Values->Mission->Objectives->Strategy->Task
a_word_of_caution
Developing an AI model can be very difficult, can also be very valuable, and it can also be very seductive.
It is a task.
If the task does not belong to a strategy in support of certain objectives that measure a mission that reflect values, it is not a good use of time, even if it is really cool.
So when I say goal, I'm talking, again, both at a low level-- inputs and outputs of this model-- but also at a high level.
What are we trying to do? And it's important that we constantly reevaluate the low-level goals with respect to the high-level problem.
We want to situate the model, and the training, and the data within a broader problem- solving context.
If I were looking at the Air Force and trying to figure out, where would AI-- or where to implement AI, I would start here.
I would start with identifying, what are the values? What's the mission, objectives, strategy, tasks? Kind of as a tree.
And I would identify problems.
What are the gaps between our aspirations and our reality? Then I would think critically about which gaps artificial intelligence actually could fill and whether those gaps would be partially or completely filled.
If you have data that's unused, that presents an opportunity.
If you have tasks that require a lot of people, that presents an opportunity.
If you have tasks that are complex or require a lot of thinking and processing data, those are problems where AI can help.

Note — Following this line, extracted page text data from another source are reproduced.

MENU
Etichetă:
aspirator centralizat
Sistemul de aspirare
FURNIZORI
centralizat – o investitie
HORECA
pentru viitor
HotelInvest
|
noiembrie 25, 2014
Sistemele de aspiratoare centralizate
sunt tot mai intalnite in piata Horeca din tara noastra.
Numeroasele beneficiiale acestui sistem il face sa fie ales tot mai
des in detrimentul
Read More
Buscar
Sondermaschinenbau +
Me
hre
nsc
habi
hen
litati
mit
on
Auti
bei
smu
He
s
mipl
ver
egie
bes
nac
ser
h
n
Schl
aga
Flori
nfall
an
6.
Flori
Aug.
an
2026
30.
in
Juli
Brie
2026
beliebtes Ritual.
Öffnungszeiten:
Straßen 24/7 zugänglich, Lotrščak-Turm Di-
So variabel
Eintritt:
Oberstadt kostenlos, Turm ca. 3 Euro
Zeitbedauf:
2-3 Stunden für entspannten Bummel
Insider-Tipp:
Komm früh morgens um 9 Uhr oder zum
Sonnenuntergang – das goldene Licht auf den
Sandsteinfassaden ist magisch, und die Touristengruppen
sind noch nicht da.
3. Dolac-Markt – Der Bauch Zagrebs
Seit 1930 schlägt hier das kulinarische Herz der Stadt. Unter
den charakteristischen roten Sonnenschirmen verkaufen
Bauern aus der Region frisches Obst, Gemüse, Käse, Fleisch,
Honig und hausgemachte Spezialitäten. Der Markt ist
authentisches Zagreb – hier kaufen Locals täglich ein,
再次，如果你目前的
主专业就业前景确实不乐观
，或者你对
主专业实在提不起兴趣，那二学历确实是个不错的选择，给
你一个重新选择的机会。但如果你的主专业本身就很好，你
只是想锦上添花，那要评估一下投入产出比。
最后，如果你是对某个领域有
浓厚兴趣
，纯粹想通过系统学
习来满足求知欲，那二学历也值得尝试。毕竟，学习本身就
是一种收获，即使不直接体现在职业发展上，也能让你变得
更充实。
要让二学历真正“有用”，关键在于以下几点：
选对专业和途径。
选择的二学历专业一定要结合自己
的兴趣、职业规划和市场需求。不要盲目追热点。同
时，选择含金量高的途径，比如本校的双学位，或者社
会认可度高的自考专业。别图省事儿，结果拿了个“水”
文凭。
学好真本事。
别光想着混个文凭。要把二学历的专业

If you have a problem with drug overdoses or with suicides, AI is probably not going to help.
And in fact, I've heard of cases where people collect data, and they do all of this quantitative analysis, but this is fundamentally a human problem.
And so it can be actually quite distracting.
So my point is simply that, at its best, AI can make the Air Force more efficient, more effective.
At its worst, it can distract us from actually solving difficult, challenging human and cultural problems.
So it's really important to be discerning about what kind of problem you're trying to solve and where AI can help.
But at this point, I hope, and I think that you have the tools to prevent that from happening, and to harness this very powerful new technology in support of building a more effective Air Force and pursuing America's interests.